Work instructions:
Check each line of the listing for the word "Koule" and report the ones that have it.

=== Materials provided ===

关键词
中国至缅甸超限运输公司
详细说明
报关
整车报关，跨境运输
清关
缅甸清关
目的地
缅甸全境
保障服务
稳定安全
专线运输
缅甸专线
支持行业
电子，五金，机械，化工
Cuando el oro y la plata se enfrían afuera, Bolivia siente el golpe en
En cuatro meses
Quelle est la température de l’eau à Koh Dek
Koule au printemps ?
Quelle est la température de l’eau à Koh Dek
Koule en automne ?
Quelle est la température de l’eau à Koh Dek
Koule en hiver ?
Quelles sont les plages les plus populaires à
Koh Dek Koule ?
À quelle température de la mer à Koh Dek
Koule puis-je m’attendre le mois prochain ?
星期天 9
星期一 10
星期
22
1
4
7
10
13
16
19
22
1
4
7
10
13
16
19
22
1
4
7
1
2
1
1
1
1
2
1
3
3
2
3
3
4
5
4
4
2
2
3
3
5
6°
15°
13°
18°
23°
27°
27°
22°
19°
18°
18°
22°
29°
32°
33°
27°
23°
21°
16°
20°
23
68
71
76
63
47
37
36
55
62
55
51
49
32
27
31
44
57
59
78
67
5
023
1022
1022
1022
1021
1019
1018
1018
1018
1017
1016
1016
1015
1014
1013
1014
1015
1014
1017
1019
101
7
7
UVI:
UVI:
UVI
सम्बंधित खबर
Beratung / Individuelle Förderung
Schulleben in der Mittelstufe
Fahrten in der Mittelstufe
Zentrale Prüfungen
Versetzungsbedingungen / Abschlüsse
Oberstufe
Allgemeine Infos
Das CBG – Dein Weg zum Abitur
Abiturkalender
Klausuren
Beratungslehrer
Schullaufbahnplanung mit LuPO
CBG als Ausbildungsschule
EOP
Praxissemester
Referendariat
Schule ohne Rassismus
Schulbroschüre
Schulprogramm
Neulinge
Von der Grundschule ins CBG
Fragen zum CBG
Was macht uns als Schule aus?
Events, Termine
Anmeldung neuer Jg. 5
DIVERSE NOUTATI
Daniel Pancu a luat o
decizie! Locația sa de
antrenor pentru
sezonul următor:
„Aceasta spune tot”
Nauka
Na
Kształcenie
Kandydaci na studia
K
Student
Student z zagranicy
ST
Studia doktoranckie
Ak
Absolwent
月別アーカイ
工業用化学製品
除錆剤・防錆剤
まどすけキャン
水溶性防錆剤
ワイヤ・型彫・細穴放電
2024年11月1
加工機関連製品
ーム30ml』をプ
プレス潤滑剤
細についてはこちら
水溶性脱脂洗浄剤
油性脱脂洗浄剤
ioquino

===

Solution for this task:
Koule au printemps ?
Koule en automne ?
Koule en hiver ?
Koh Dek Koule ?
Koule puis-je m’attendre le mois prochain ?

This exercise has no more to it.